CONSIGNE DE TRAVAIL A: Recopiez le passage du texte fourni en commençant aux mots « Finalement, ils n’avaient » et en vous arrêtant après « de les exprimer. ».
CONSIGNE DE TRAVAIL B: Réécrivez sous forme de liste le paragraphe du texte fourni qui commence par « On a vite parlé », en gardant ses faits principaux.

TEXTE FOURNI:
Le confinement nous a obligés à nous réinventer, à être autrement en lien avec les jeunes.
Comment créer, garder un lien humain, sans se voir ?
J’ai dû m’adapter, passer essentiellement par les réseaux sociaux, Snapchat surtout.
On a vite parlé de ce qu’ils avaient compris ou non du confinement. Même s’ils avaient conscience de l’ampleur du phénomène, sociétal, mondial, accepter les gestes barrières restait compliqué pour certains : « mais c’est quoi ce virus ? c’est quand même pas ce truc qui va nous tuer ! ». J’ai vu que les filles sont beaucoup moins sorties ; juste pour des courses de première nécessité, avec leurs parents. Les garçons ont eu du mal à rester à la maison après le premier mois…
Après le confinement, on abordait la scolarité, et derrière, leur enfermement psychologique, leur isolement, leur souffrance : « Quand je te parle, je décompresse. J’en peux plus de ma famille ! »
Finalement, ils n’avaient plus l’échappatoire de l’école ! « C’est pas si nul que ça en fait l’école. Sinon mes journées sont vides ». Même s’ils ne font pas leurs devoirs, qu’ils sont régulièrement absents, en retard, l’école leur permet d’être en lien, avec d’autres jeunes mais aussi avec des adultes. Ça rythme leur vie, ça leur apprend des choses.
Pendant le confinement, comme ils vivaient la nuit, ils pouvaient envoyer des messages jusque tard dans la nuit. C’est le soir qu’ils parlent le plus, quand les angoisses apparaissent, qu’ils ont besoin de les exprimer.

Données enregistrées:

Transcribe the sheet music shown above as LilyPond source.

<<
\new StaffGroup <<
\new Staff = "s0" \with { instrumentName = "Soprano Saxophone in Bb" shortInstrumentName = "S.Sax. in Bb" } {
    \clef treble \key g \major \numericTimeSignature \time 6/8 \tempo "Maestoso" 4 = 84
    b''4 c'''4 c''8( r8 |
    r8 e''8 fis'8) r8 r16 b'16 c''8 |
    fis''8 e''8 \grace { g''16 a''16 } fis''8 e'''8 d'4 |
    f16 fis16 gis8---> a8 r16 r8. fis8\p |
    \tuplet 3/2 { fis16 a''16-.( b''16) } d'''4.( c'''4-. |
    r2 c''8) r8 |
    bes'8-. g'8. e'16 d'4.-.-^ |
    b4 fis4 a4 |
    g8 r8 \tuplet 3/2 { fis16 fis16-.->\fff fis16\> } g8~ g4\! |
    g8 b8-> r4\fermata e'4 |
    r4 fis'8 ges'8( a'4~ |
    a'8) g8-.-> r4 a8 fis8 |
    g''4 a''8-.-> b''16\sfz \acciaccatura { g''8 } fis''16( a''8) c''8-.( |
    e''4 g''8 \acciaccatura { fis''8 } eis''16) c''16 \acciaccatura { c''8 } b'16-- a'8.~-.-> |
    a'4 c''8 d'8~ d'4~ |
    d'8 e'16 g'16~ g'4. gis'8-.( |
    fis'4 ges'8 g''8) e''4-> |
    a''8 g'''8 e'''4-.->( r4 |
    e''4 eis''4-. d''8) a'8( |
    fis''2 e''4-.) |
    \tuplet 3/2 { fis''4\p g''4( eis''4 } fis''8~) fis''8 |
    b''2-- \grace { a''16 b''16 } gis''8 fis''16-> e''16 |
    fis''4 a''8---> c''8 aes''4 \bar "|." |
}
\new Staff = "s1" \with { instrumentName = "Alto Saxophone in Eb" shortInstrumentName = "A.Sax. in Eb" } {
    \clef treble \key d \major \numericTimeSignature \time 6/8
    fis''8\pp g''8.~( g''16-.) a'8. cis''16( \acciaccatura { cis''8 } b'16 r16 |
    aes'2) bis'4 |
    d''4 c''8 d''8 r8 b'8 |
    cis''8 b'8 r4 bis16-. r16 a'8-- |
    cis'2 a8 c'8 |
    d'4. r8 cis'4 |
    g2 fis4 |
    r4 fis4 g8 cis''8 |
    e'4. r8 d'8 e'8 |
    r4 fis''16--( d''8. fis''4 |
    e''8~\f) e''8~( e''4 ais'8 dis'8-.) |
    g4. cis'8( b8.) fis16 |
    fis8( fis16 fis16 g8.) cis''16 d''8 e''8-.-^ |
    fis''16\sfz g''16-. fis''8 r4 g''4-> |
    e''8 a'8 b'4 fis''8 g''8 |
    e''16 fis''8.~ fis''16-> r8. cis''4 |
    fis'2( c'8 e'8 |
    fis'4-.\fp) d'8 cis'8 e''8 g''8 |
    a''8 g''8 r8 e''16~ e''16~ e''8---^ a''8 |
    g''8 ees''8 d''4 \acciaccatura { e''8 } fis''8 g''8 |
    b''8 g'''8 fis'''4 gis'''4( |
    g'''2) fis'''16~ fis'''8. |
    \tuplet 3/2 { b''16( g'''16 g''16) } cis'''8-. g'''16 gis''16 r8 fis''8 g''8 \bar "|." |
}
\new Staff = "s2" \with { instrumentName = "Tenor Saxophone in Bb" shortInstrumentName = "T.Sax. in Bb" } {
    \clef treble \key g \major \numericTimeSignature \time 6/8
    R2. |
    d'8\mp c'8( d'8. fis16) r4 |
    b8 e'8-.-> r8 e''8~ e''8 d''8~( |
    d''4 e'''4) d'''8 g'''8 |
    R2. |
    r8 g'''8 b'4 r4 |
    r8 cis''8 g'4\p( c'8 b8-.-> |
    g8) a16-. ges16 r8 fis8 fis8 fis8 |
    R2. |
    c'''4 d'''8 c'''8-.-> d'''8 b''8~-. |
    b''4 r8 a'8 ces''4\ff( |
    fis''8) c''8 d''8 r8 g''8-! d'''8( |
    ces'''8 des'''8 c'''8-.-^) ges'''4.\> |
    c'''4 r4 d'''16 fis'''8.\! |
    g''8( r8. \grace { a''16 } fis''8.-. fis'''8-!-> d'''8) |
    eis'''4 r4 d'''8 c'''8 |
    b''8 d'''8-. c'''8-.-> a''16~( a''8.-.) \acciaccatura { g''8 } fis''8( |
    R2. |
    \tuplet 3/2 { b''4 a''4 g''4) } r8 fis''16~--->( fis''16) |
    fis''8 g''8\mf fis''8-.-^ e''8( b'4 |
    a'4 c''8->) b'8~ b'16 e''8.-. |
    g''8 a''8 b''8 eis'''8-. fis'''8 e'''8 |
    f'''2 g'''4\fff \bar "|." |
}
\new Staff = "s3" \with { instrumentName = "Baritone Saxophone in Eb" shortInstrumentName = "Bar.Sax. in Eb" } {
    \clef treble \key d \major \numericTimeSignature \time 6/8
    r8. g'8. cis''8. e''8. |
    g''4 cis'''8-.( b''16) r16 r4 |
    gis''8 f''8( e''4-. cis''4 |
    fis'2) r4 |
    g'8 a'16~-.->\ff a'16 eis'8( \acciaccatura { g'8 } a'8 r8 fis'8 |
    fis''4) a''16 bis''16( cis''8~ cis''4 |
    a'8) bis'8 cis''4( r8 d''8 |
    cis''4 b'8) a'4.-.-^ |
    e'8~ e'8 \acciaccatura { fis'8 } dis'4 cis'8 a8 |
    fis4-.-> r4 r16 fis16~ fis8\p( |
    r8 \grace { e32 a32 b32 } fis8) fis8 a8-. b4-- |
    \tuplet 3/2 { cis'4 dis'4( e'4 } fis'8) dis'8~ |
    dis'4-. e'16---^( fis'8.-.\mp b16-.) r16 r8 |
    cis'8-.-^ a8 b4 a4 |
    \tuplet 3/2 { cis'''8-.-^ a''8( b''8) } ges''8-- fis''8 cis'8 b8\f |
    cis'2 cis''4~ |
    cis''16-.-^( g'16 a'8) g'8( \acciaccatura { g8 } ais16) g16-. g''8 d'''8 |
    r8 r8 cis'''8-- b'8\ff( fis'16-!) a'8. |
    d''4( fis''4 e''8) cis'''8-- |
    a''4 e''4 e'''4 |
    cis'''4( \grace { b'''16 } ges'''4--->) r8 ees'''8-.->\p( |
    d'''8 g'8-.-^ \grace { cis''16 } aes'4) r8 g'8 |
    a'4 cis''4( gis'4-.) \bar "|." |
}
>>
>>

RÉPONSE RÉDIGÉE A:
Finalement, ils n’avaient plus l’échappatoire de l’école ! « C’est pas si nul que ça en fait l’école. Sinon mes journées sont vides ». Même s’ils ne font pas leurs devoirs, qu’ils sont régulièrement absents, en retard, l’école leur permet d’être en lien, avec d’autres jeunes mais aussi avec des adultes. Ça rythme leur vie, ça leur apprend des choses.
Pendant le confinement, comme ils vivaient la nuit, ils pouvaient envoyer des messages jusque tard dans la nuit. C’est le soir qu’ils parlent le plus, quand les angoisses apparaissent, qu’ils ont besoin de les exprimer.

RÉPONSE RÉDIGÉE B:
- Les échanges ont vite porté sur ce que les jeunes avaient compris ou non du confinement.
- Bien que conscients de l'ampleur sociétale et mondiale du phénomène, certains avaient du mal à accepter les gestes barrières et doutaient que le virus puisse les tuer.
- Les filles sont beaucoup moins sorties, seulement pour des courses de première nécessité avec leurs parents.
- Les garçons ont eu du mal à rester à la maison après le premier mois.